The vinyl album is released in an exclusive pressing of 500 numbered copies in a lovingly curated gatefold package which includes artwork from good friend Jeb Loy Nichols plus a 20-page booklet containing a 5000-word autobiographical essay.

The compilation charts the 80 year-old’s development from raw beginnings in 1969 up to the present day with a winning mix of folk, blues and Americana.

Andrew Hawkey’s collaborator and regular producer Clovis Phillips has restored, remixed and remastered his personal archive of recordings, many salvaged from half-forgotten and unreleased cassettes.

Two versions of Between Two Horizons bookend the album, the first recorded in 1969/70, the second confidently re-recorded in 2022; “I’d forgotten what a good little song it was” says Hawkey.

As Frightened as the Next Man was written 50 years ago and expresses concerns of environmental meltdown. If the singer was frightened then, he must be positively terrified now!

A break in the melancholy mood comes with an eight-minute live cover of Sonny Boy Williamson’s Help Me by Pat Grover’s Blue Zeros with whom Hawkey played keyboards and harmonicas for over twenty years.
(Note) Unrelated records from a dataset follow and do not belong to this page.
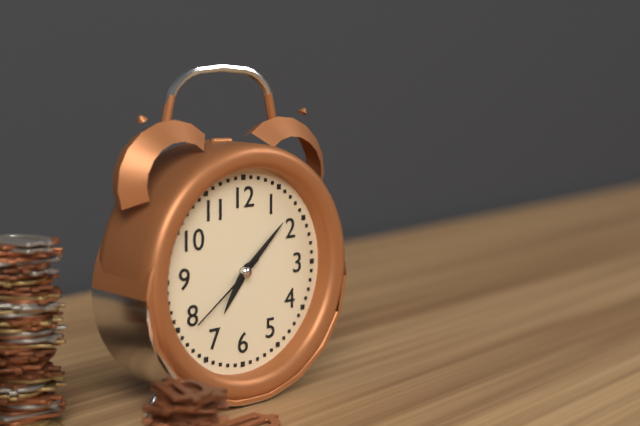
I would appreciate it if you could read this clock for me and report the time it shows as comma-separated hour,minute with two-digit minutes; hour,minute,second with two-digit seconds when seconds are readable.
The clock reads 7,08,39
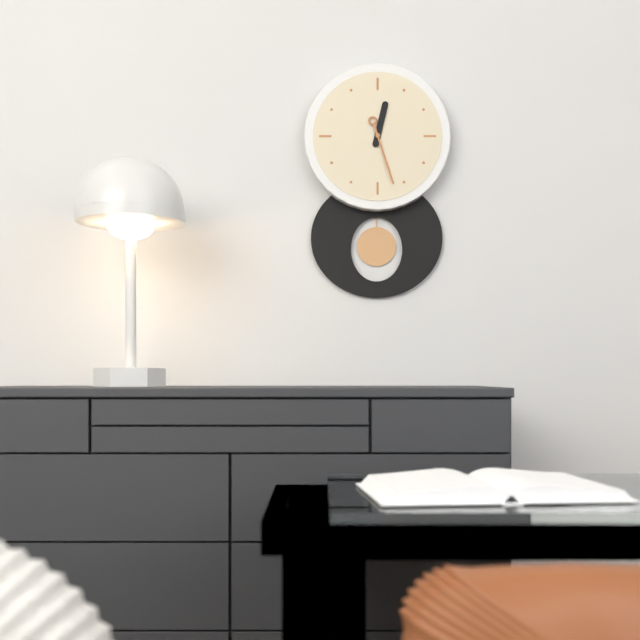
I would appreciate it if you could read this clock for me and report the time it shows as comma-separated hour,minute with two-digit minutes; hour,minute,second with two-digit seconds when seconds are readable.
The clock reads 12,27
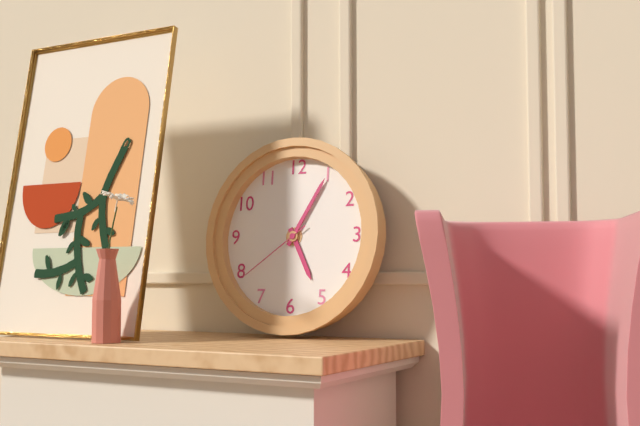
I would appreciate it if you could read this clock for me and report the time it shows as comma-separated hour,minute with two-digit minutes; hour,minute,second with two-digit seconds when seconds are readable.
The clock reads 5,05,39
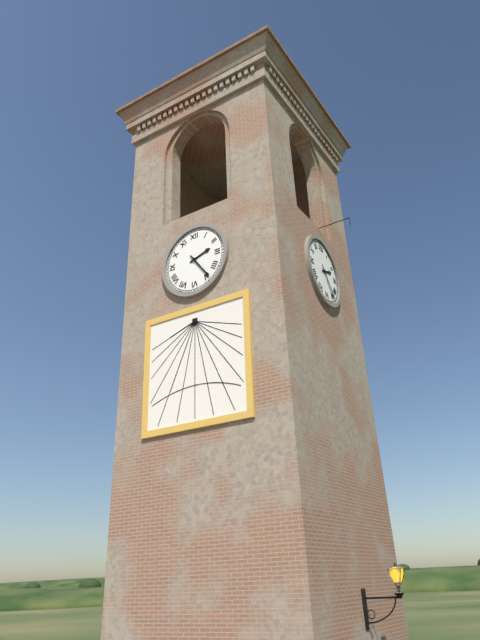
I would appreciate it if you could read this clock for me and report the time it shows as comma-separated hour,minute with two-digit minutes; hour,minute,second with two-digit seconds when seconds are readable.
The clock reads 2,24
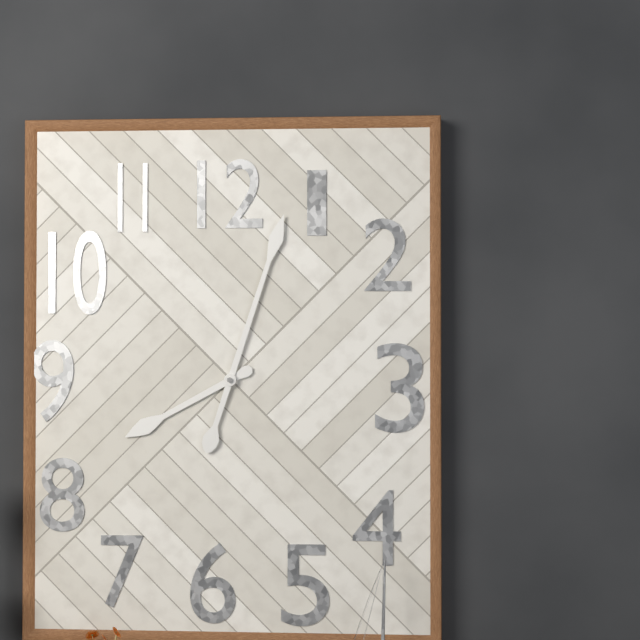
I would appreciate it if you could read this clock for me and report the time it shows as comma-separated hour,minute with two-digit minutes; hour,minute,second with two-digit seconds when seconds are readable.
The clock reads 8,03
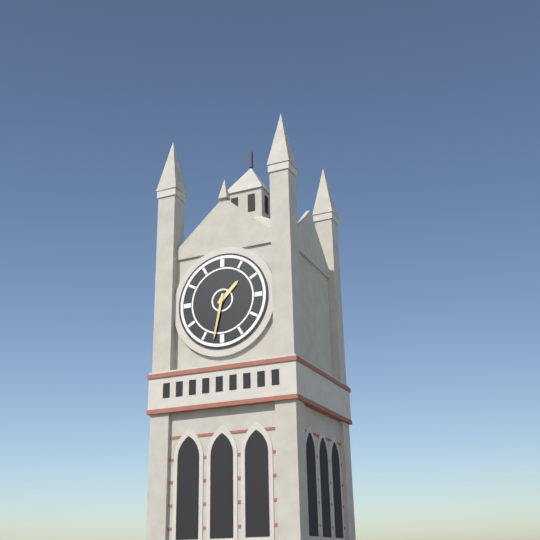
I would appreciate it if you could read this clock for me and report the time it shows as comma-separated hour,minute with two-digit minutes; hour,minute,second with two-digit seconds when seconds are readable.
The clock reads 1,32
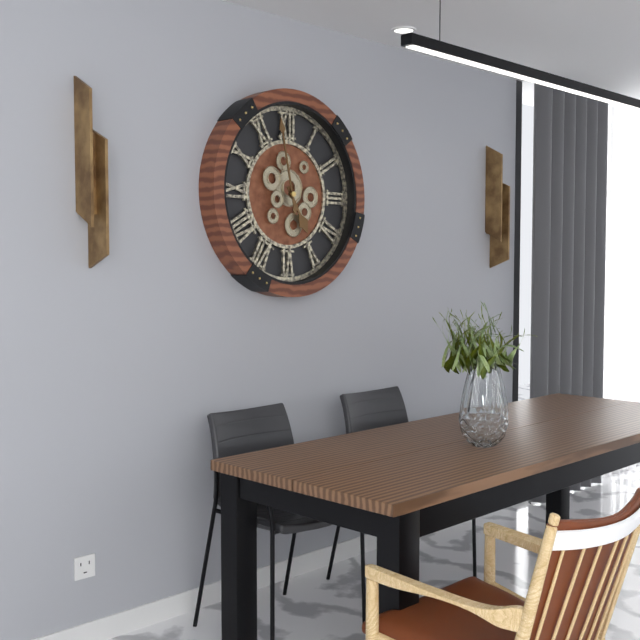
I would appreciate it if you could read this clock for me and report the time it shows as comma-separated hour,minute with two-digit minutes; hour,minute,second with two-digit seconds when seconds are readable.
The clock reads 4,58
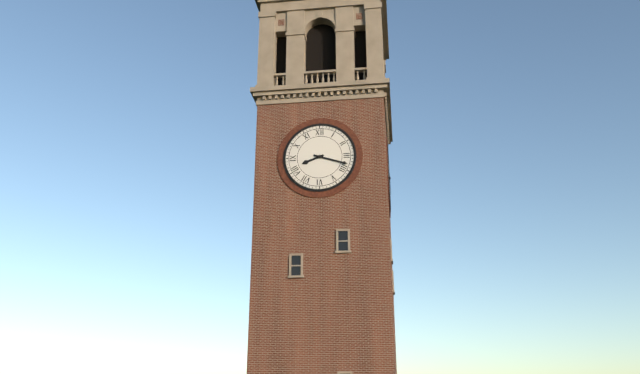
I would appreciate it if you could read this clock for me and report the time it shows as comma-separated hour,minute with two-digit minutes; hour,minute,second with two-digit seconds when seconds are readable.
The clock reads 8,18
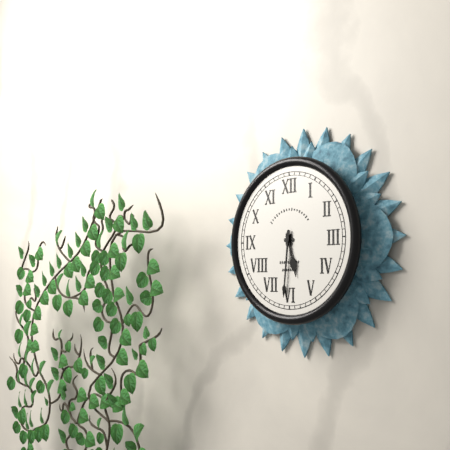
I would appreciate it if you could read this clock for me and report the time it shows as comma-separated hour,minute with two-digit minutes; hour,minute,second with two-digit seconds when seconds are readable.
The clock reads 5,31
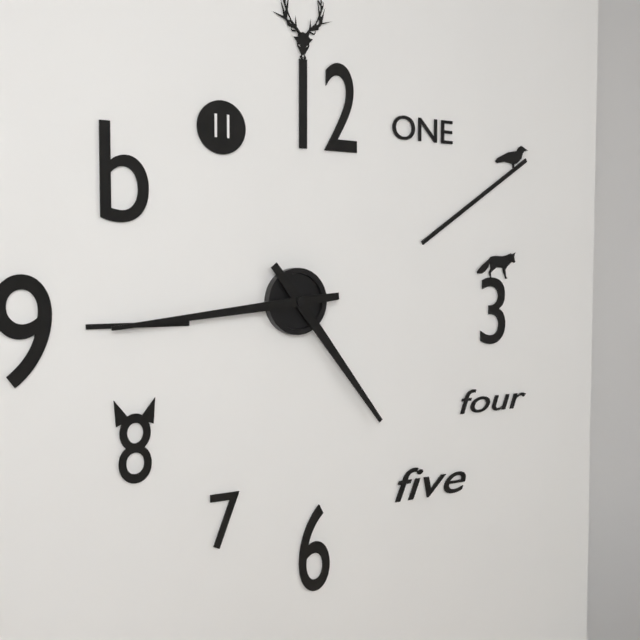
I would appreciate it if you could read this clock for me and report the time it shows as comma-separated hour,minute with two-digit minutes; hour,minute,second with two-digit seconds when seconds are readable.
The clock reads 4,44
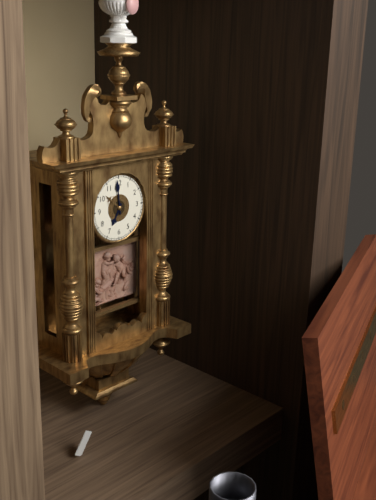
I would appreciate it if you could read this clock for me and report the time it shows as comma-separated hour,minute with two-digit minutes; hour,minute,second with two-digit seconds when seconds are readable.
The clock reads 6,59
In a similar upbeat mode, the ragged glory of Just One Night of Love, from his debut album Halfway Alone (1982), has a driving beat to rival Them’s ‘Gloria’.

The raciest track is a 1983 studio collaboration with a Welsh woman named Jane Gilbert who hornily taps into her inner Jane Birkin with the semi-whispered entreaty to Take Me.

Another one-off is the cinematic, Desert Moon, a solo instrumental that showcases the artist’s virtuosity.

In the main, this is the kind of loner acoustic folk that surfaces from time to time as buried treasure. Hawkey acknowledges this when, with tongue in cheek, he says his five decade journey could be dubbed middle-class hippie/settler field recording.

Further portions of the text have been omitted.